[Opening The input section]

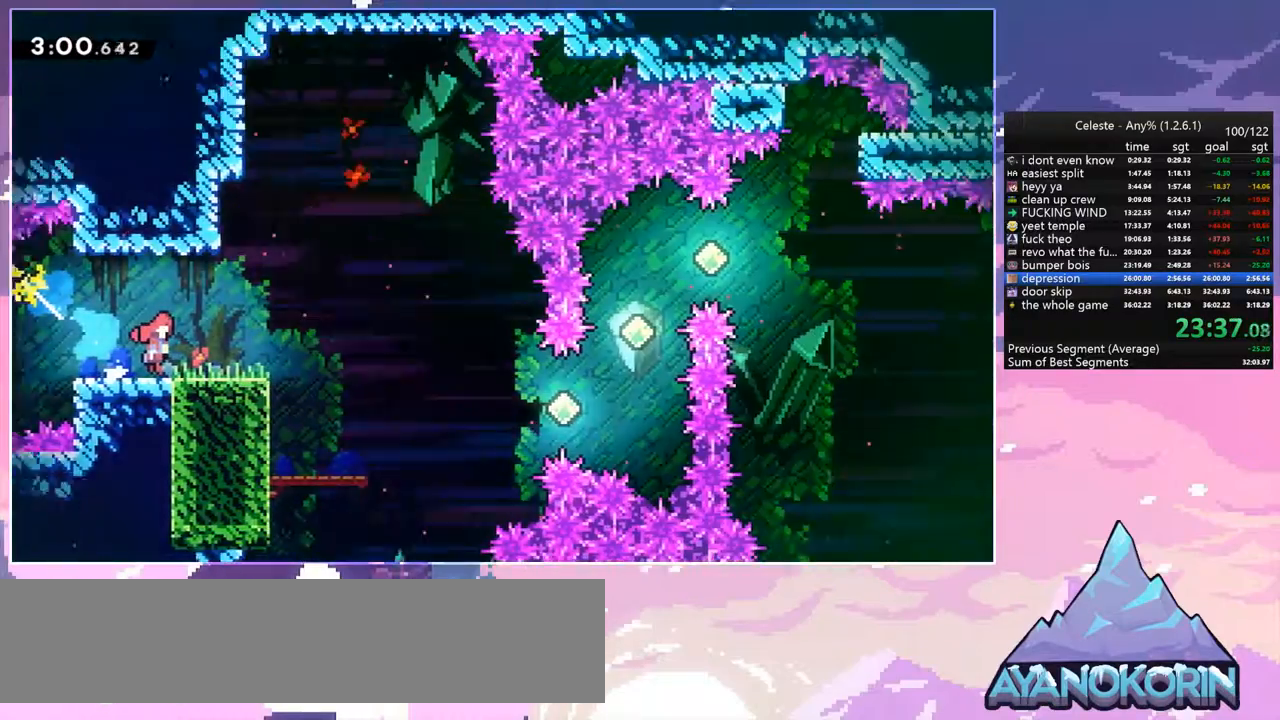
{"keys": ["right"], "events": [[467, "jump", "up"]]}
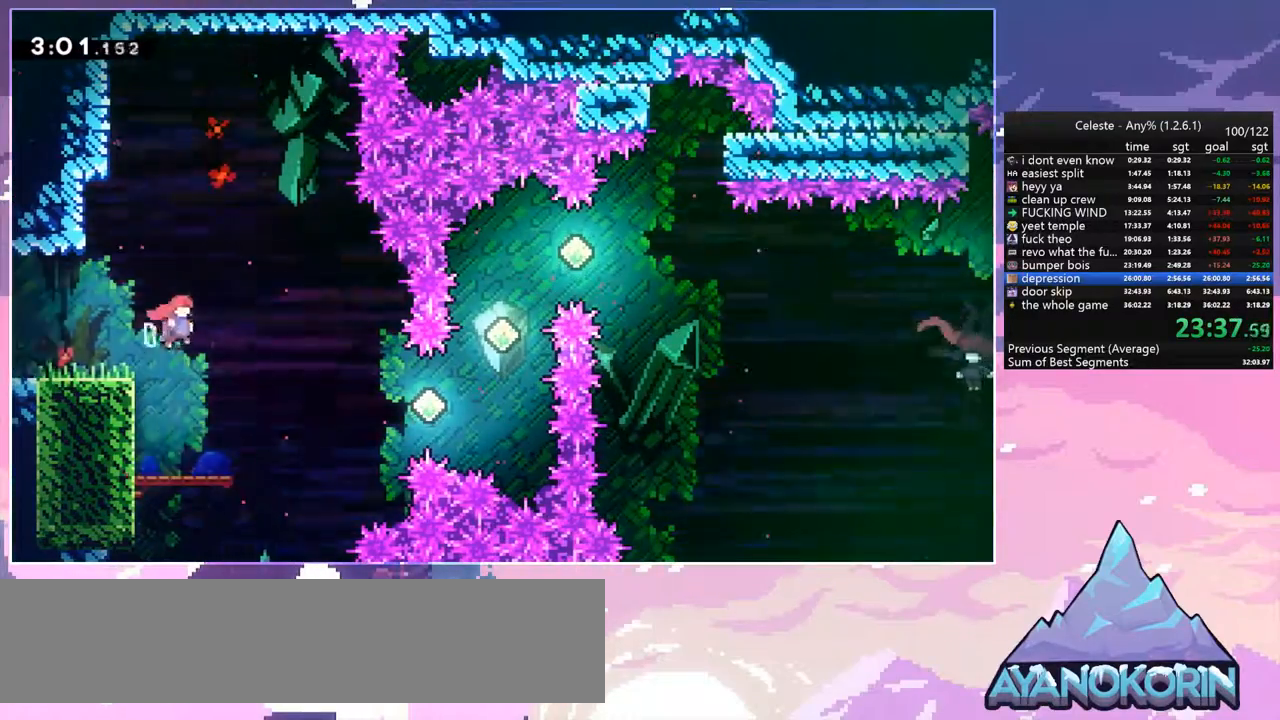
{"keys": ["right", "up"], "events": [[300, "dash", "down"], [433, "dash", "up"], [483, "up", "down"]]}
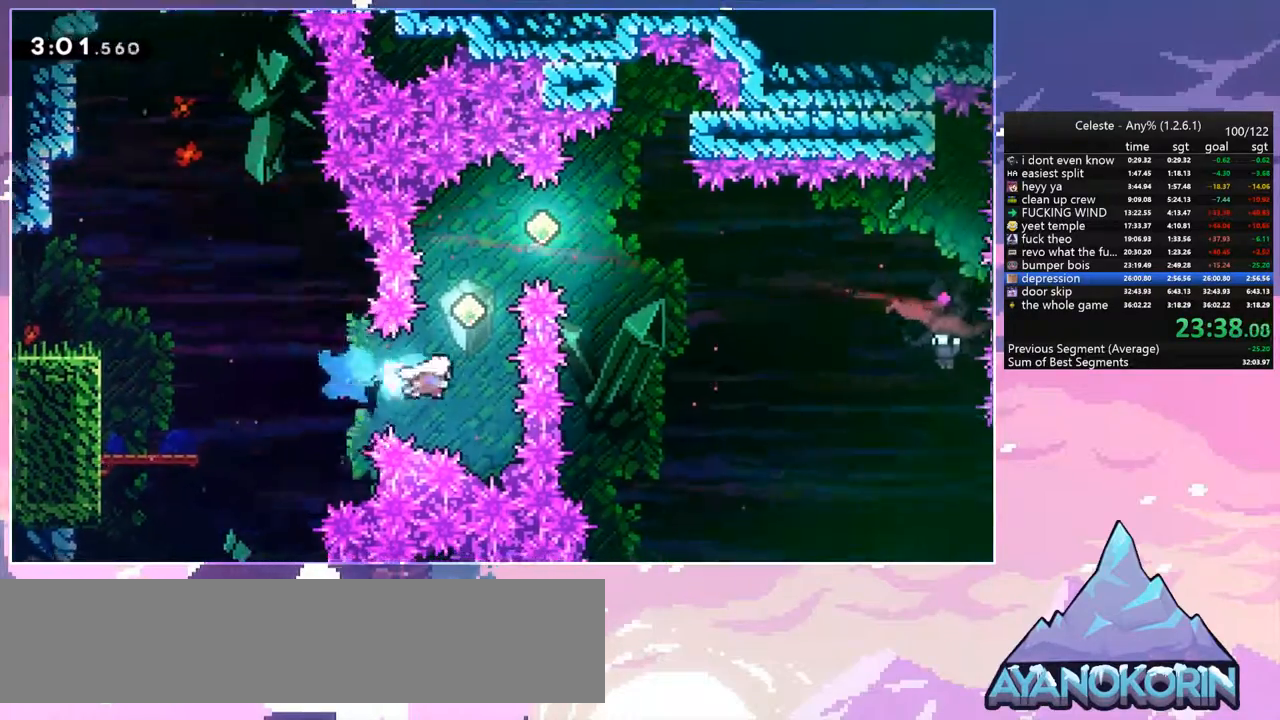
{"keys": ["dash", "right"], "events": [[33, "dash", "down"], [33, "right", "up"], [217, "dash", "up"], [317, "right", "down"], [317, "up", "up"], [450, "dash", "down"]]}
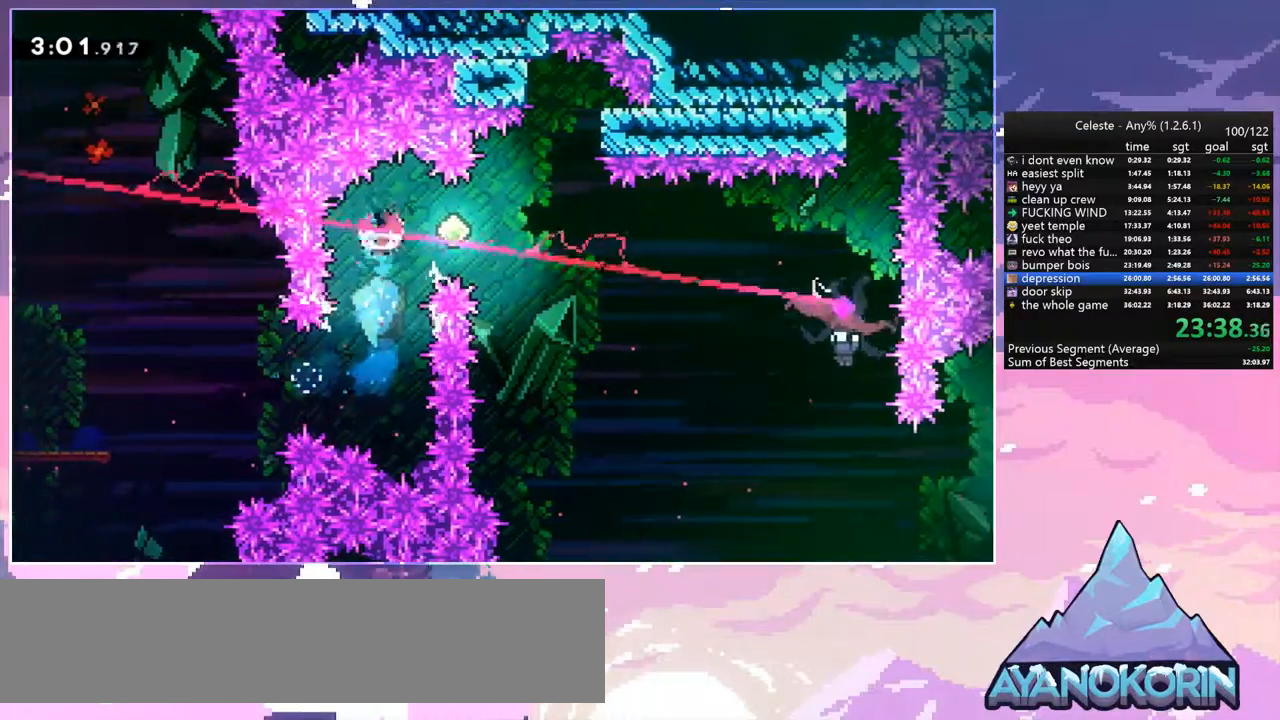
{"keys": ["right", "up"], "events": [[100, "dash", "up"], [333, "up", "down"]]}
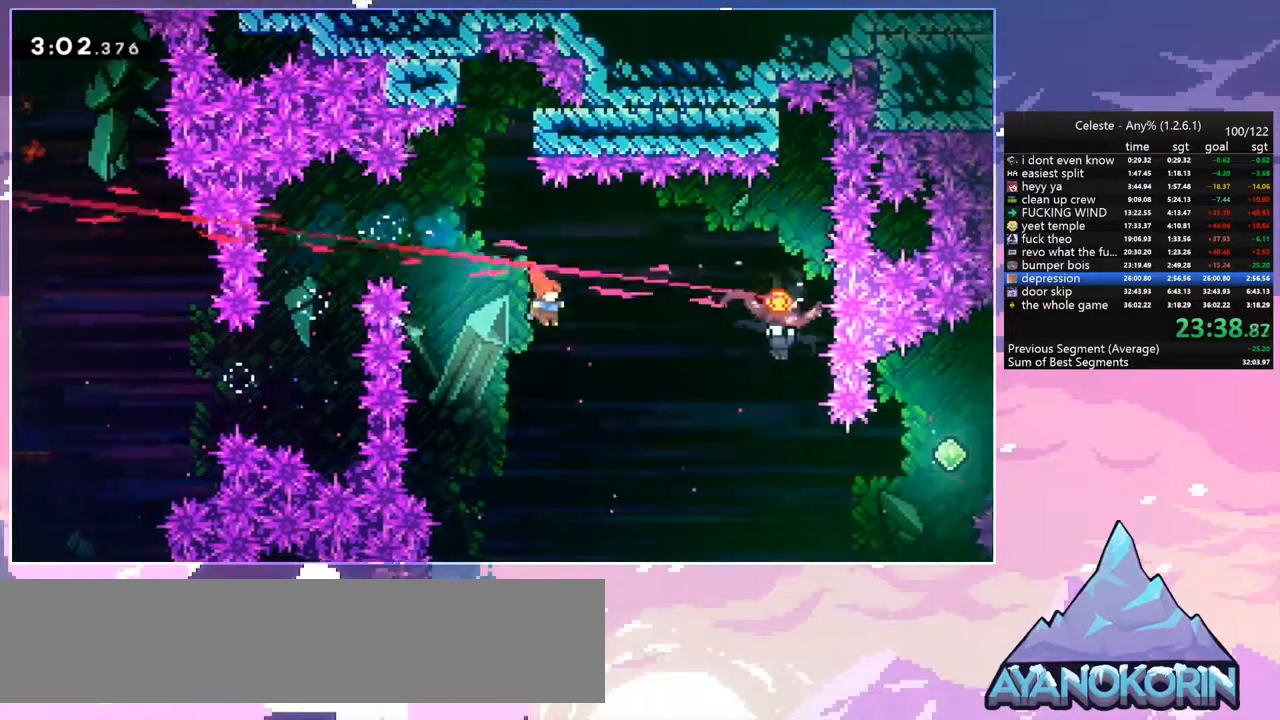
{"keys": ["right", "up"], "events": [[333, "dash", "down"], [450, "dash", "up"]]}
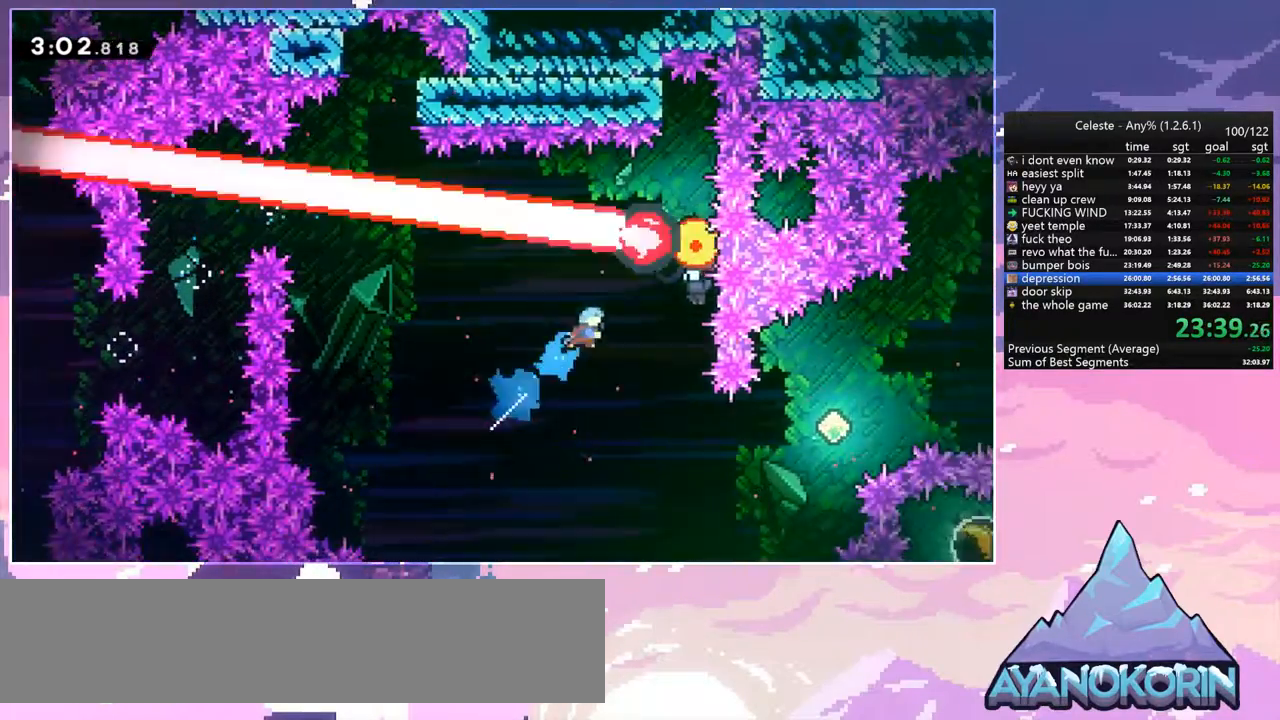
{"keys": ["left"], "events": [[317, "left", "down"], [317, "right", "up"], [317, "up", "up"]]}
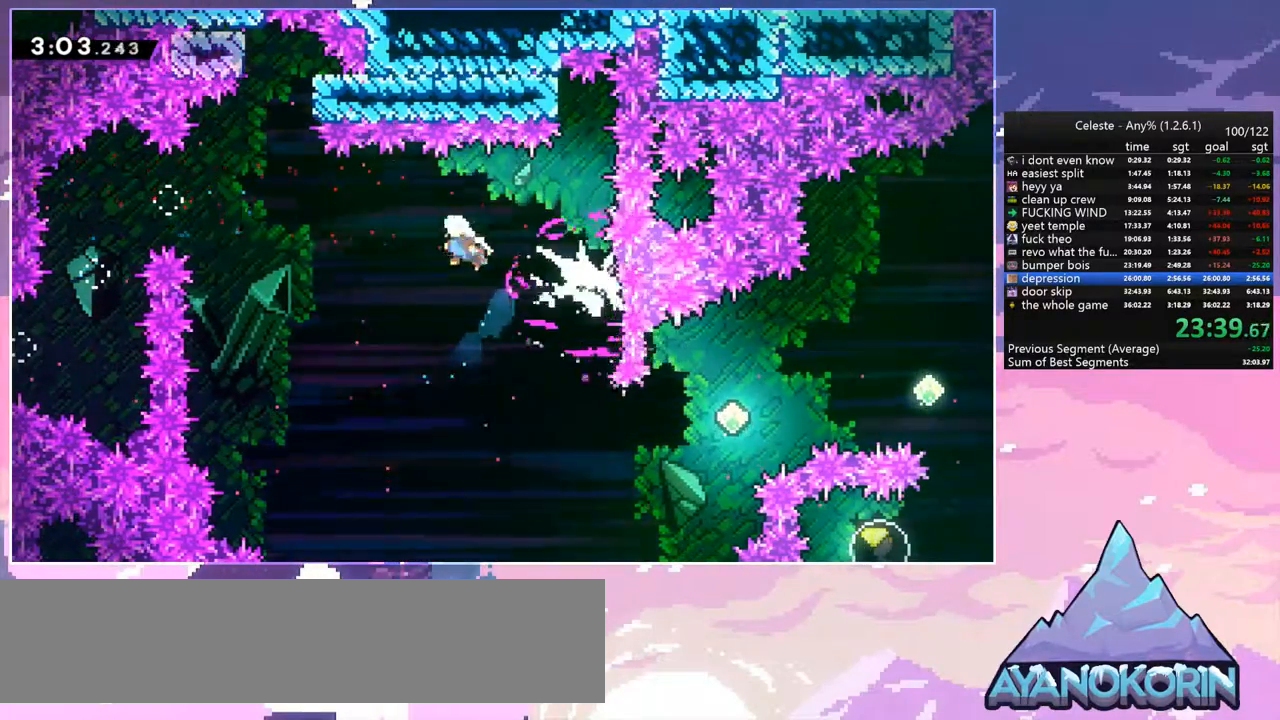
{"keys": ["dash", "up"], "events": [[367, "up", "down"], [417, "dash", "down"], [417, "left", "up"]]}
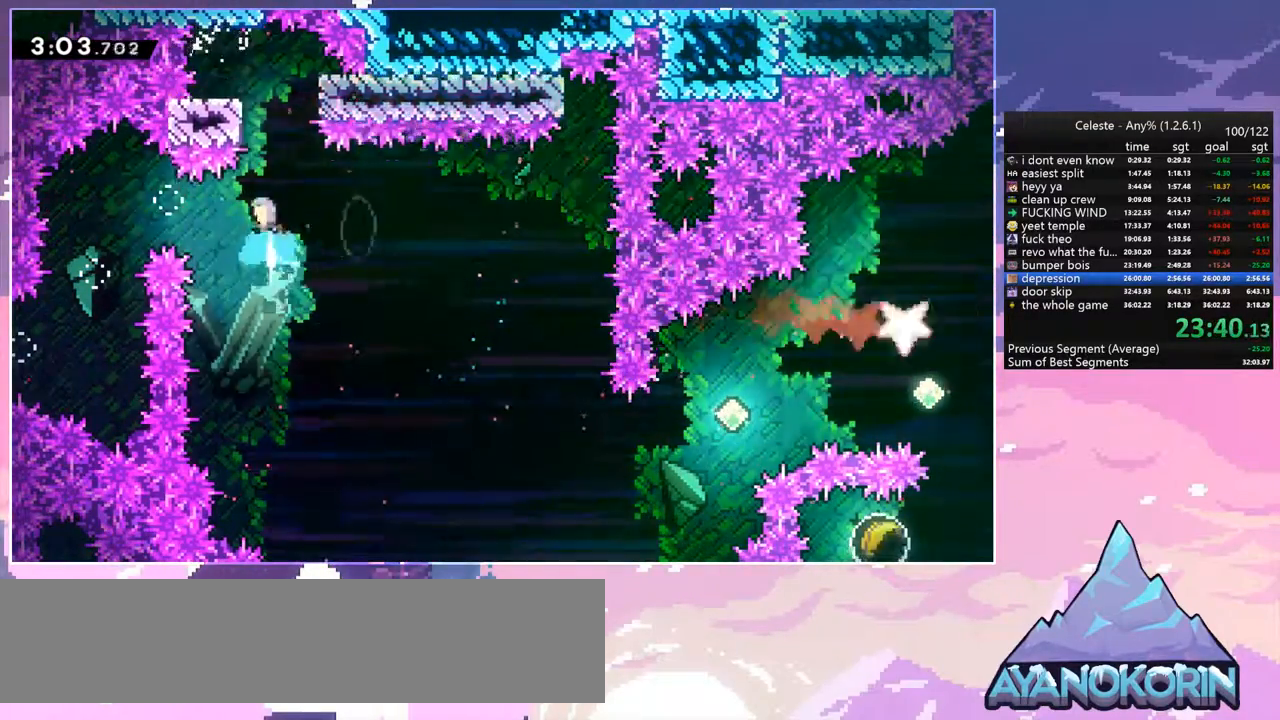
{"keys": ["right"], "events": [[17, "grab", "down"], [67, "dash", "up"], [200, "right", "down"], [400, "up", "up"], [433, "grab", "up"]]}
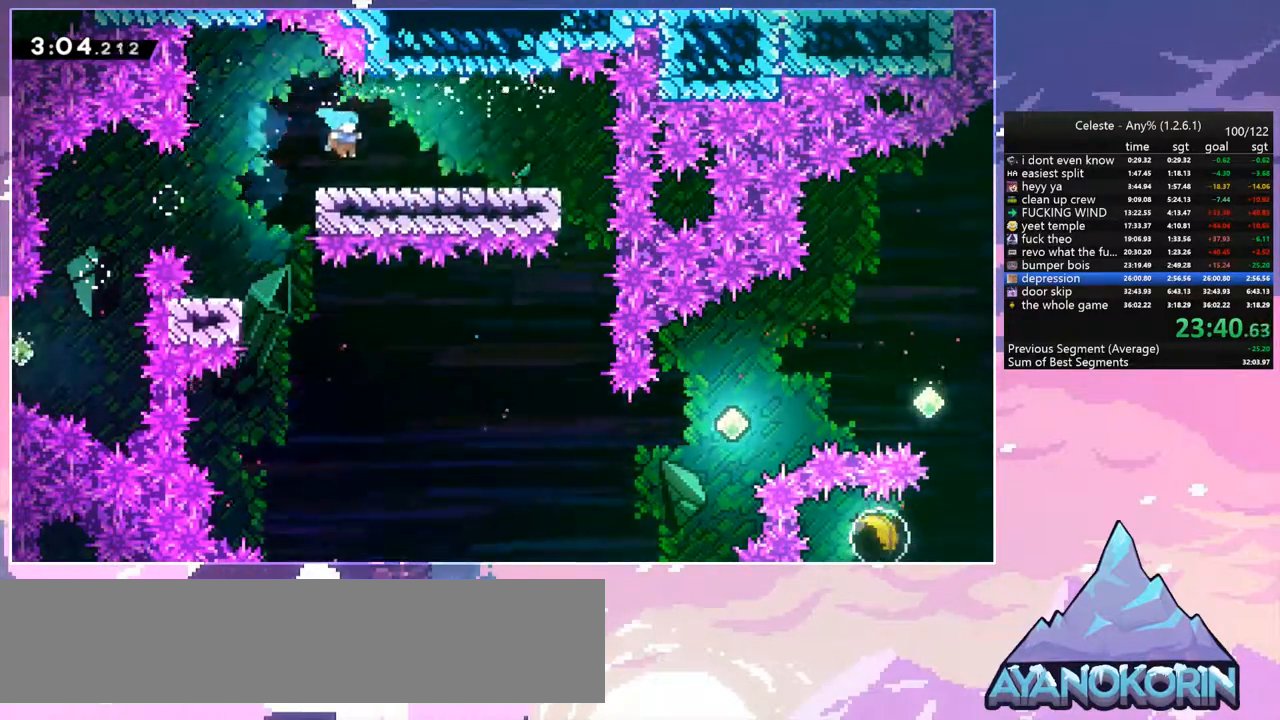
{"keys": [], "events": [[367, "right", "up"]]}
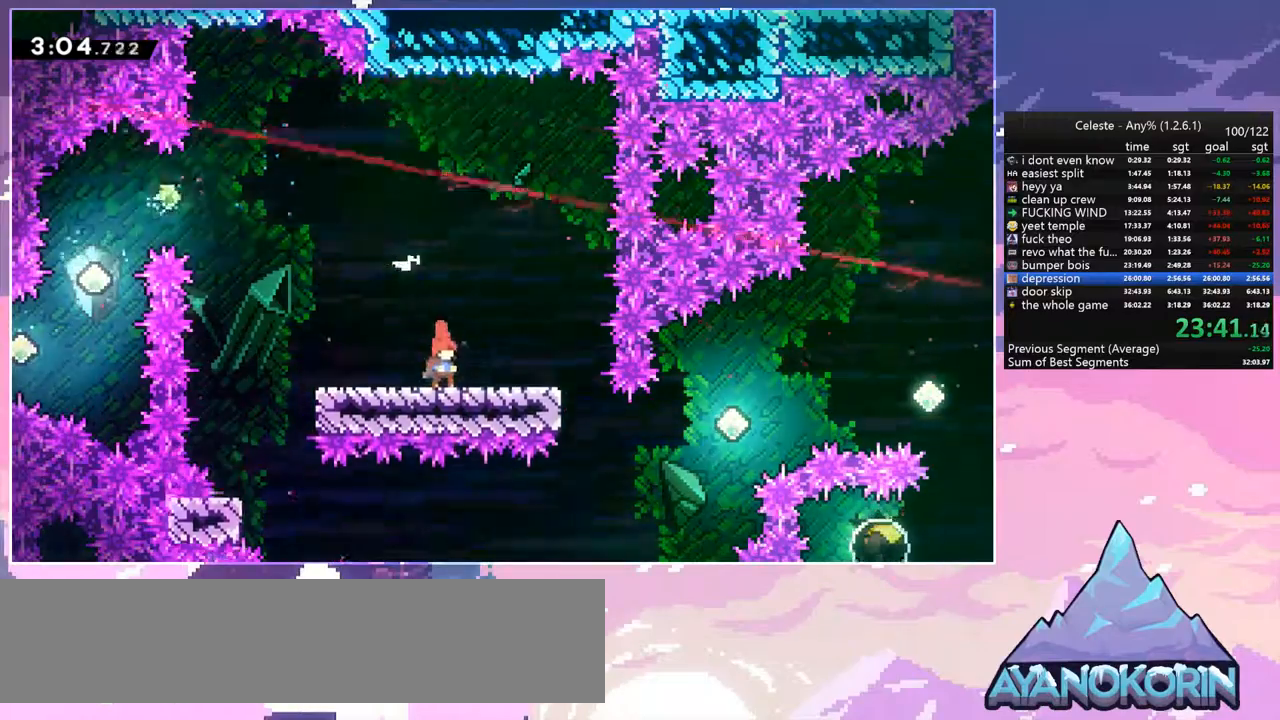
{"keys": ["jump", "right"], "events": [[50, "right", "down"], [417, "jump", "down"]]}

[Closing The input section]

» Task description:
Filter the entries above and copy only the lines that hold "jump".

» Written response:
{"keys": ["right"], "events": [[467, "jump", "up"]]}
{"keys": ["jump", "right"], "events": [[50, "right", "down"], [417, "jump", "down"]]}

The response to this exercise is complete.